Boats need landing places, yet here again our knowledge is very patchy. In many cases the natural shores and beaches would have sufficed, leaving little or no archaeological trace, but especially in later periods, many ports and harbors, as well as smaller facilities such as quays, wharves, and jetties, were built. Despite a growth of interest in the waterfront archaeology of some of our more important Roman and medieval towns, very little attention has been paid to the multitude of smaller landing places. Redevelopment of harbor sites and other development and natural pressures along the coast are subject these important locations to unprecedented threats, yet few surveys of such sites have been undertaken.
One of the most important revelations of recent research has been the extent of industrial activity along the coast. Fishing and salt production are among the better documented activities, but even here our knowledge is patchy. Many forms of fishing will leave little archaeological trace, and one of the surprises of recent survey has been the extent of past investment in facilities for procuring fish and shellfish. Elaborate wooden fish weirs, often of considerable extent and responsive to aerial photography in shallow water, have been identified in areas such as Essex and the Severn estuary. The production of salt, especially in the late Iron Age and early Roman periods, has been recognized for some time, especially in the Thames estuary and around the Solent and Poole Harbor, but the reasons for the decline of that industry and the nature of later coastal salt working are much less well understood. Other industries were also located along the coast, either because the raw materials outcropped there or for ease of working and transport: mineral resources such as sand, gravel, stone, coal, ironstone, and alum were all exploited. These industries are poorly documented, but their remains are sometimes extensive and striking.

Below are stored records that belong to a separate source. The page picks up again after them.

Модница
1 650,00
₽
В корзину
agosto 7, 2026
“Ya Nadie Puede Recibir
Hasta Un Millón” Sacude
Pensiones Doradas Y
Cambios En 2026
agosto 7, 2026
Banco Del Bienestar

Some appreciation of the variety and importance of the archaeological remains preserved in the coastal zone, albeit only in preliminary form, can thus be gained from recent work, but the complexity of the problem of managing that resource is also being realized. The problem arises not only from the scale and variety of the archaeological remains, but also from two other sources: the very varied natural and human threats to the resource, and the complex web of organizations with authority over, or interests in, the coastal zone. Human threats include the redevelopment of historic towns and old dockland areas, and the increased importance of the coast for the leisure and tourism industries, resulting in pressure for the increased provision of facilities such as marinas. The larger size of ferries has also caused an increase in the damage caused by their wash to fragile deposits in the intertidal zone. The most significant natural threat is the predicted rise in sea level over the next century especially in the south and east of England. Its impact on archaeology is not easy to predict, and though it is likely to be highly localized, it will be at a scale much larger than that of most archaeological sites. Thus protecting one site may simply result in transposing the threat to a point further along the coast. The management of the archaeological remains will have to be considered in a much longer time scale and a much wider geographical
scale than is common in the case of dry land sites, and this will pose a serious challenge for archaeologists.